Notwithstanding the foregoing, no amendment shall adversely affect the right of
any Participant, without such Participant's consent, to receive an Award
theretofore granted under the Program or, once a Participant has been notified
of his selection as a Participant and of the amount of his target Award for a
Program Year, to have his right to receive an Award be determined in accordance
with the provisions of the Program as in effect immediately prior to such
amendment.
(e) PARTICIPANT RIGHTS. No Participant shall have any claim to
be granted any Award under the Program, and there is no obligation for
uniformity of treatment among Participants.
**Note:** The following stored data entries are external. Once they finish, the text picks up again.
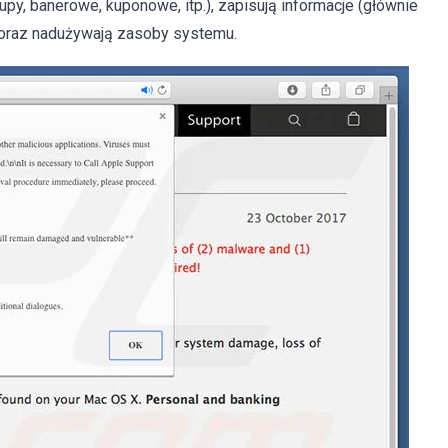
y, banerowe, kuponowe, itp.), zapisują informacje (głównie
 oraz nadużywają zasoby systemu.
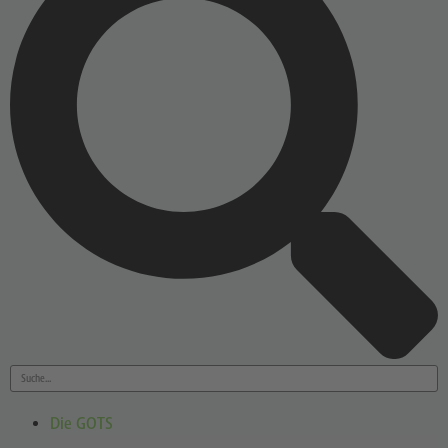
Die GOTS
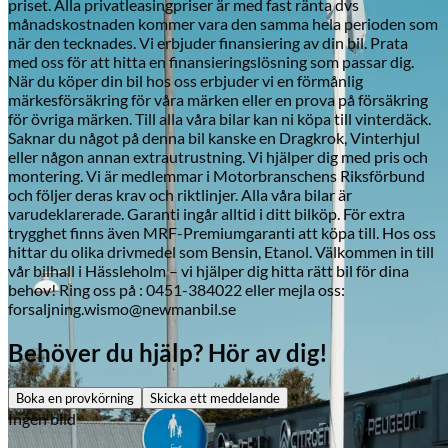
Citroën
priset. Alla privatleasingpriser är med fast ränta dvs
månadskostnaden kommer vara den samma hela perioden som
när den tecknades. Vi erbjuder finansiering av din bil. Prata
med oss för att hitta en finansieringslösning som passar dig.
När du köper din bil hos oss erbjuder vi en förmånlig
märkesförsäkring för våra märken eller en prova på försäkring
för övriga märken. Till alla våra bilar kan ni köpa till vinterdäck.
Saknar du något på denna bil kanske en Dragkrok, Vinterhjul
eller någon annan extrautrustning. Vi hjälper dig med pris och
montering. Vi är medlemmar i Motorbranschens Riksförbund
och följer deras krav och riktlinjer. Alla våra bilar är
varudeklarerade. Garanti ingår alltid i ditt bilköp. För extra
trygghet finns även MRF-Premiumgaranti att köpa till. Hos oss
hittar du olika drivmedel som Bensin, Etanol. Välkommen in till
vår bilhall i Hässleholm – vi hjälper dig hitta rätt bil för dina
behov! Ring oss på : 0451-384022 eller mejla oss:
forsaljning.wismo@newmanbil.se
Behöver du hjälp? Hör av dig!
Boka en provkörning
Skicka ett meddelande
Ingen bild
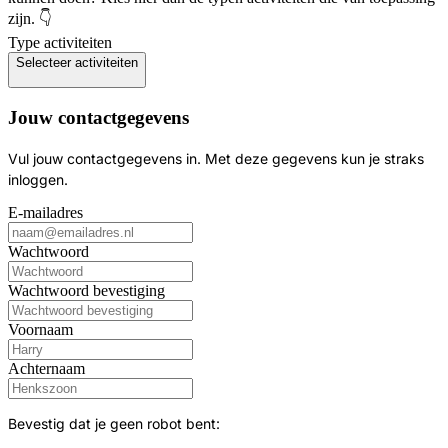
zijn. 👇
Type activiteiten
Selecteer activiteiten
Jouw contactgegevens
Vul jouw contactgegevens in. Met deze gegevens kun je straks
inloggen.
E-mailadres
Wachtwoord
Wachtwoord bevestiging
Voornaam
Achternaam
Bevestig dat je geen robot bent:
(f) DESIGNATION OF BENEFICIARY. A Participant may designate a
beneficiary or beneficiaries who shall receive payment of any Award earned under
the Program in the event of the Participant's death prior to payment. The
Participant may, at any time, change or revoke such designation. A beneficiary
designation, or revocation of a prior beneficiary designation, will be effective
only if it is made in writing signed by the Participant and received by the
Secretary of the Company.
(g) GOVERNING LAW. The Program and the rights of all persons
claiming hereunder shall be construed and determined in accordance with the laws
of the State of Missouri without giving effect to the choices of law principles
thereof.
7. TERM. No Award may be granted under the Program with
respect to any Program Year after the Program Year commencing in 2002.